ORLANDO, Fla. — U.S. lawmakers are expected to negotiate through the weekend with the White House on aspects of a new $1 trillion economic relief package that could include an extension to federal unemployment benefits.

What You Need To Know

Any deal is poised to come after the expiration of $600 weekly unemployment benefits provided to Americans as part of the original multi-trillion dollar CARES Act.

Senate Majority Leader Mitch McConnell said Thursday that his committee chairs would present preliminary details of an agreement on Monday.

Senate Republicans are at odds over unemployment benefits, with some standing firm on not wanting to extend the $600 benefits, while others are considering a 70 percent wage replacement compensation program.

“I think we are very clear on we’re not going to pay people more to stay home than to work,” U.S. Treasury Secretary Steve Mnuchin told reporters Thursday at the White House. “So, we’re looking at something that looks like a 70 percent of the wages a person was previously earning.”

More than 3 million Floridians have applied for unemployment benefits since March 15, with many struggling to make ends meet. Receiving unemployment benefits from Florida Department of Economic Opportunity remained inconsistent.

Orange and Osceola counties have been hit especially hard economically, because of the local economy anchored by low wage tourism jobs.

Jeremy Haicken, president of Unite Here Local 737, said of just the 19,000 Walt Disney World workers his union represents, only 7,000 have returned to work.

Adding pressure to an already-overwhelmed system next week, tens of thousands of remaining furloughed Disney cast members will be forced to apply for renewed federal benefits after exhausting the allowance of 12 weeks of state benefits.

Floridians collectively will lose the added $600 weekly unemployment benefit starting Saturday, July 25. After that they will qualify for only up to $275 per week, while some will qualify for only half that.

At $275, the weekly unemployment payout amount totals less than Florida’s minimum wage.

“When the parks closed, we were all directly impacted due to it,” said Daniel Varnis.

Varnis lives with three roommates to help make ends meet; all four work for the area theme parks.

“We love our jobs, we love our company, and we want to go back to work,” Varnis said.

Like most, Varnis and his roommates have relied upon the added $600 unemployment benefits to keep current on rent and bills. Losing the added benefit, Varnis fears, will further strain their financial situation.

“We’re not going to be able to make rent, we’re not going to be able to pay for food, some of us did apply for food assistance through the state, but then those got cut off when we got approved for unemployment because we overcame the income threshhold,” Varnis said.

The impacts of the coronavirus have been sweeping, and continue to lead to further furloughs and layoffs. Rosen Resorts is among those that have announced plans to keep open only one of their eight resorts, while laying off a “significant” number of the workers by month’s end.

Adding pressure to many families is the uncertainty over whether Governor Ron DeSantis will again extend the state’s eviction moratorium or waivers on waiting weeks and work search to receive unemployment benefits.

“I just hope, honestly they don’t take my cars and that I fall behind,” said Bruce Rosen.

Rosen was initially furloughed in late March from his audio-visual job before recently being laid off.
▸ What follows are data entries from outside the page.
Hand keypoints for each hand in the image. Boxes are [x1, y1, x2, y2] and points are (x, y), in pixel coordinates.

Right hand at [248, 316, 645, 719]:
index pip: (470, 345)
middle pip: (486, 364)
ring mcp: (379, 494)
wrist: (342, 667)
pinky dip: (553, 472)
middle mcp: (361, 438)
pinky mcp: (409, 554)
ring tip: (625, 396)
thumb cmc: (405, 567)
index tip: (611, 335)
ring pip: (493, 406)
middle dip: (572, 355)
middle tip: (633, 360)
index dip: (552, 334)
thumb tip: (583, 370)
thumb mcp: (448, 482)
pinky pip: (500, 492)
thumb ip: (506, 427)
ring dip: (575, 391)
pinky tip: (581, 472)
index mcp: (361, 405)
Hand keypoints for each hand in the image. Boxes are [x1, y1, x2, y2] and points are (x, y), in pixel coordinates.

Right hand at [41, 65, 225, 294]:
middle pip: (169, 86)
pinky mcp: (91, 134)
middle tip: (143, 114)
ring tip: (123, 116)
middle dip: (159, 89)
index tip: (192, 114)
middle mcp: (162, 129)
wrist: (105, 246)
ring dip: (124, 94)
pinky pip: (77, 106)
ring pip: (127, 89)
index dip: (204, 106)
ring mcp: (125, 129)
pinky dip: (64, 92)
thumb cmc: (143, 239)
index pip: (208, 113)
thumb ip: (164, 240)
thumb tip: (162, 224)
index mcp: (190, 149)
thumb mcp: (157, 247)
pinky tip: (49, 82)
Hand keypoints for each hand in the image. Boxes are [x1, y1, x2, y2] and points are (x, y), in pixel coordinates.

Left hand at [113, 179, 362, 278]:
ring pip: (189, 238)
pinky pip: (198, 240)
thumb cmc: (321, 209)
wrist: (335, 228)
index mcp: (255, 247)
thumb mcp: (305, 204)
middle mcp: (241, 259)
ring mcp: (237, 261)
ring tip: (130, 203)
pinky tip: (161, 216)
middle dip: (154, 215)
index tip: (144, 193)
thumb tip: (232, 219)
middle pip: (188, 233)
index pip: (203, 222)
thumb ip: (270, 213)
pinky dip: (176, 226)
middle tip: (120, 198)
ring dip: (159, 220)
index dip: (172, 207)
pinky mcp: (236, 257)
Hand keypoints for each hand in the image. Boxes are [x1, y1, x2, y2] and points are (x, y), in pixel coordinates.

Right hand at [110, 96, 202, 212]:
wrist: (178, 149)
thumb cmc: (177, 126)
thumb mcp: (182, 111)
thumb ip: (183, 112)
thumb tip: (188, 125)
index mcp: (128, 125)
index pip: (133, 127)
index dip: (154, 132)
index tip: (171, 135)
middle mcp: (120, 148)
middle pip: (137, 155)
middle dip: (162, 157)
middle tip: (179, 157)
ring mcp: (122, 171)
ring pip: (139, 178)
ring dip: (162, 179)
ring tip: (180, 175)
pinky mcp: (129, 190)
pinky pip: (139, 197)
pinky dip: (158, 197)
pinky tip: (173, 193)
Knowing he and his wife are likely to lose the $600 weekly unemployment benefit, Rosen said he is concerned about his family being able to keep up.

“That $600 pays the bills,” Rosen said. “Without that $600 we’re going to be in trouble.”

As Senate negotiations continue, it is not likely Sen. Rick Scott (R-Florida) will be among those favoring extending $600 weekly benefits specifically.

In an op-ed published in April, Scott said he believed the benefit was incentivizing people to remain at home by earning more on unemployment than they do at work.

“Don’t incentivize workers to stay on government-run, taxpayer-funded programs when this crisis has ended and we need them to go back to work,” Scott wrote. “That’s not complicated.”

This week, Scott’s office told Spectrum News in a statement:

"Senator Scott will look at every option to help those that have lost their jobs during this unimaginable crisis. He also wants to make sure small businesses are supported and Congress does not create a disincentive to work by paying people more to not work than they would receive if they were back on the job.”

The office of Sen. Marco Rubio (R-Florida) told Spectrum News:

“The federal government’s efforts to get unemployment benefits to those who need them will remain even after the additional $600 benefit expires. As Congress negotiates the next relief package, we need to make sure that we are not unintentionally making it more difficult to safely re-open our economy, especially in areas of the country that are making real economic progress. We also recognize that many people still need assistance. That’s the balance that Congress will need to negotiate.”

“I know I’m not the only one, everybody needs it, and it needs to go through,” Rosen said, saying that families like his are relying upon Congress extending the benefits.

Several months ago, the U.S. House of Representatives passed the Heroes Act, which, if it were approved by the Senate, would extend $600 weekly unemployment benefits until January 2021.